** START Extracted material **

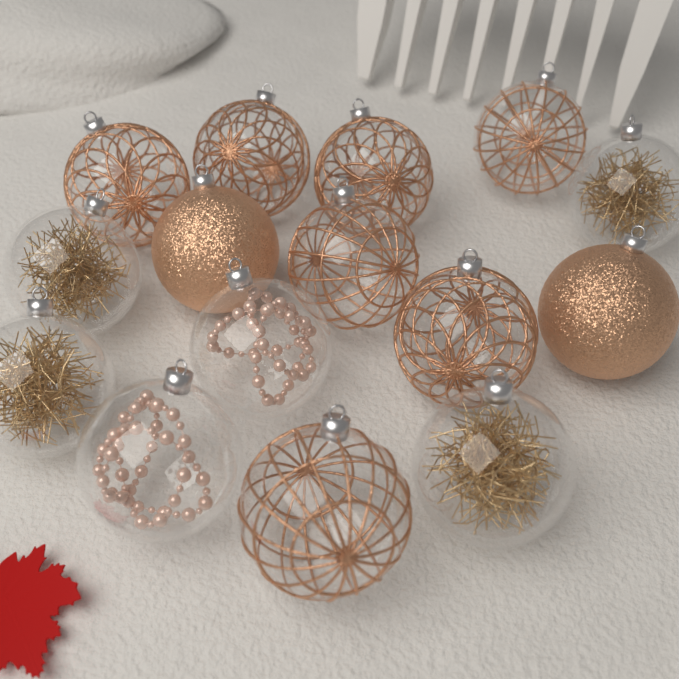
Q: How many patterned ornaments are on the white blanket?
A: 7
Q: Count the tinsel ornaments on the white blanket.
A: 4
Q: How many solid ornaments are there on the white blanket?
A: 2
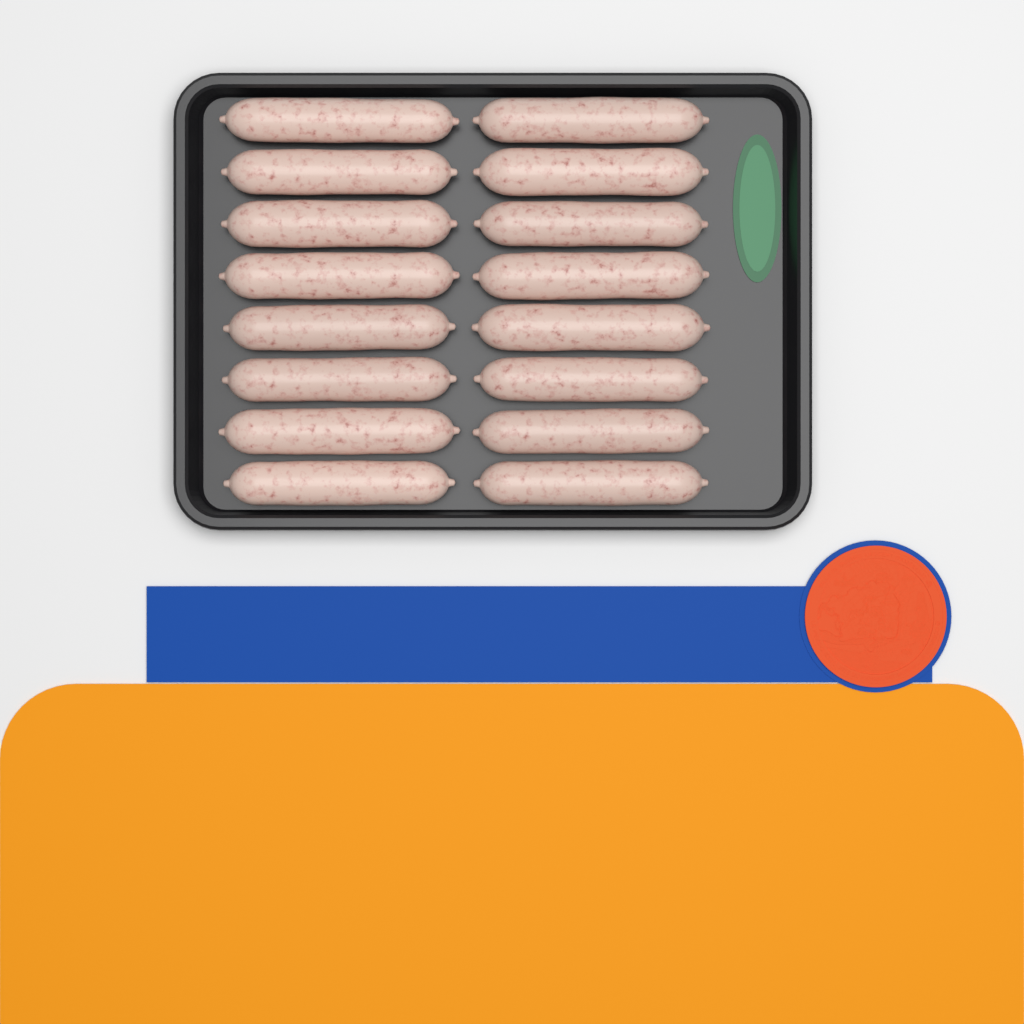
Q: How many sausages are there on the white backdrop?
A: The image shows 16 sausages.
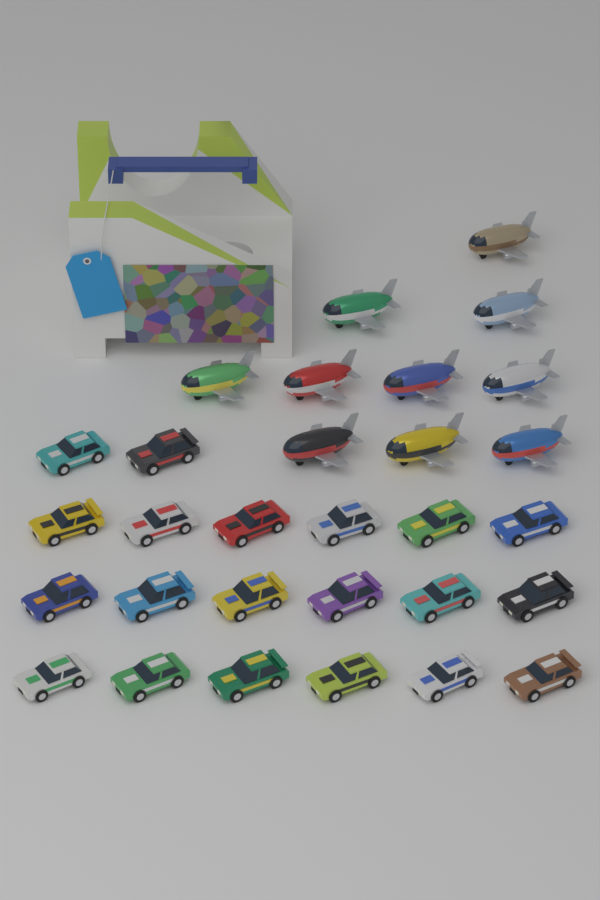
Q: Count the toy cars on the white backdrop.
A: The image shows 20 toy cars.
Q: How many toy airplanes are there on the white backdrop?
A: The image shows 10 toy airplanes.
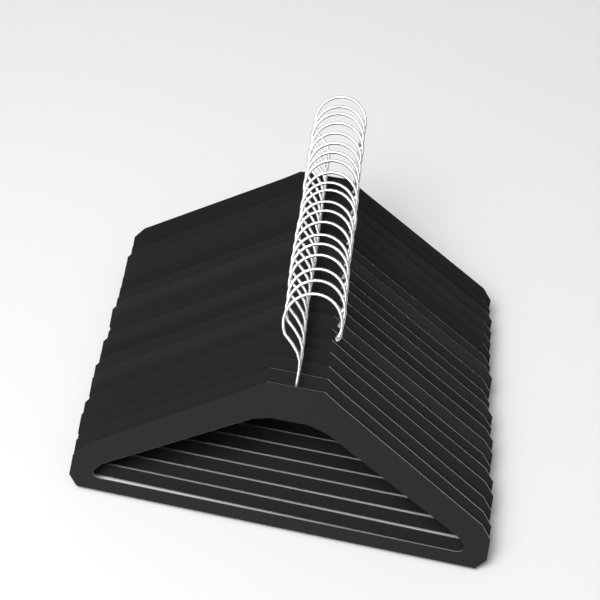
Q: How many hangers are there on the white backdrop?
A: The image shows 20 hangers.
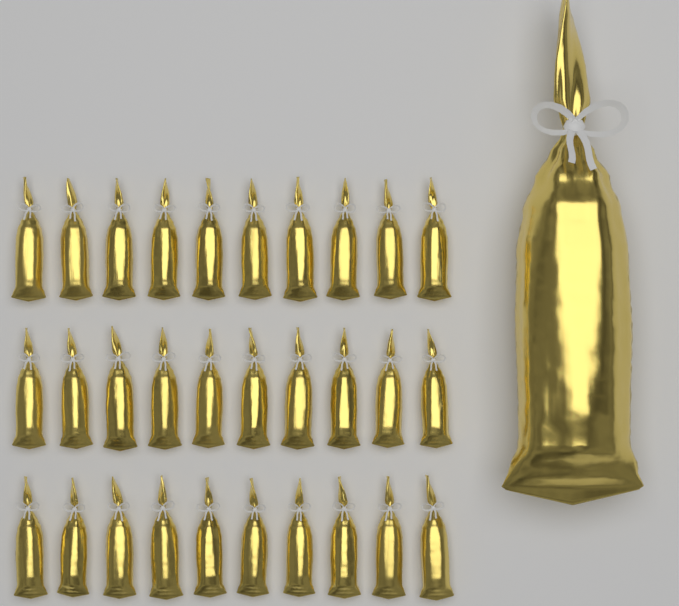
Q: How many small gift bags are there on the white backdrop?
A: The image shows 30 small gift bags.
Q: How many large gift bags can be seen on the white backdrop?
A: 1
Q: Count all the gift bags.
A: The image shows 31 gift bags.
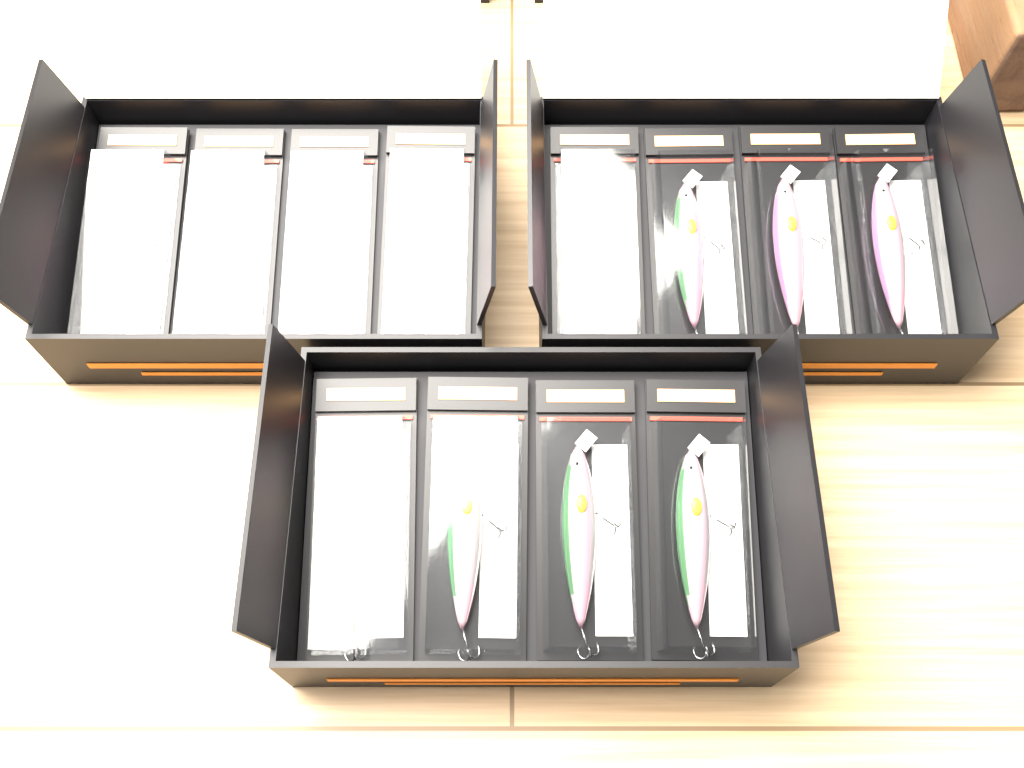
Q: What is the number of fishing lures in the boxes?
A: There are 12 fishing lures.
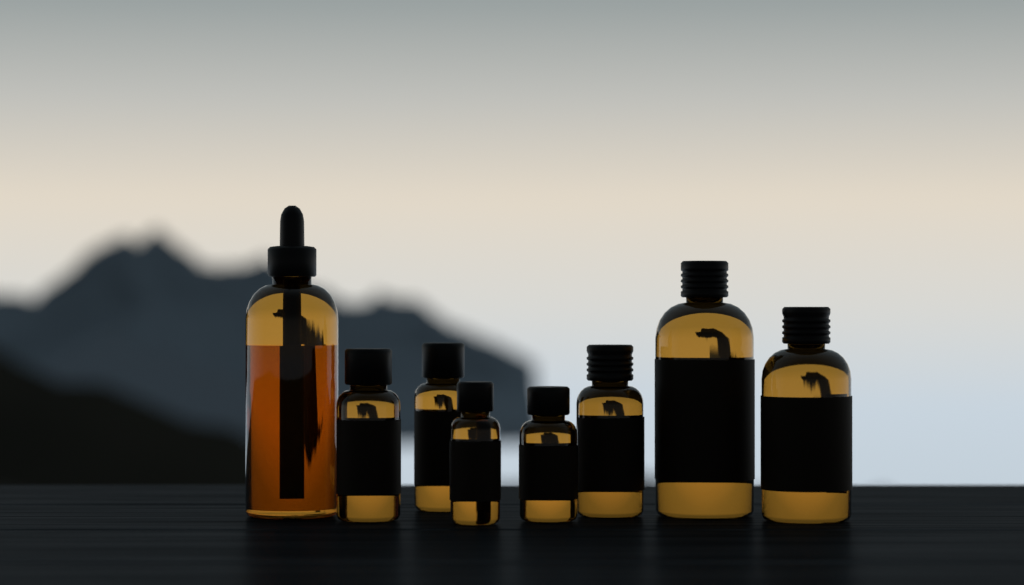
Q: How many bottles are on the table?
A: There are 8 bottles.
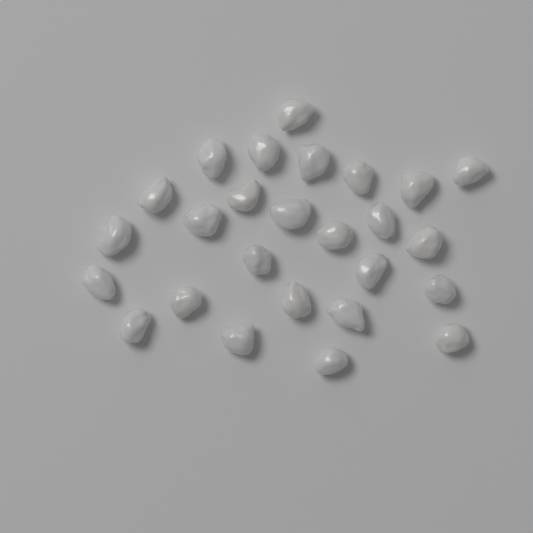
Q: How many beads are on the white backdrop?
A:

** END Extracted material **

▶ _What you are asked to do_
Reproduce every one of the records above word for word, omitting the pictures.

▶ _Reply to the task_
Q: How many patterned ornaments are on the white blanket?
A: 7
Q: Count the tinsel ornaments on the white blanket.
A: 4
Q: How many solid ornaments are there on the white blanket?
A: 2
Q: How many sausages are there on the white backdrop?
A: The image shows 16 sausages.
Q: Count the toy cars on the white backdrop.
A: The image shows 20 toy cars.
Q: How many toy airplanes are there on the white backdrop?
A: The image shows 10 toy airplanes.
Q: How many hangers are there on the white backdrop?
A: The image shows 20 hangers.
Q: How many small gift bags are there on the white backdrop?
A: The image shows 30 small gift bags.
Q: How many large gift bags can be seen on the white backdrop?
A: 1
Q: Count all the gift bags.
A: The image shows 31 gift bags.
Q: What is the number of fishing lures in the boxes?
A: There are 12 fishing lures.
Q: How many bottles are on the table?
A: There are 8 bottles.
Q: How many beads are on the white backdrop?
A:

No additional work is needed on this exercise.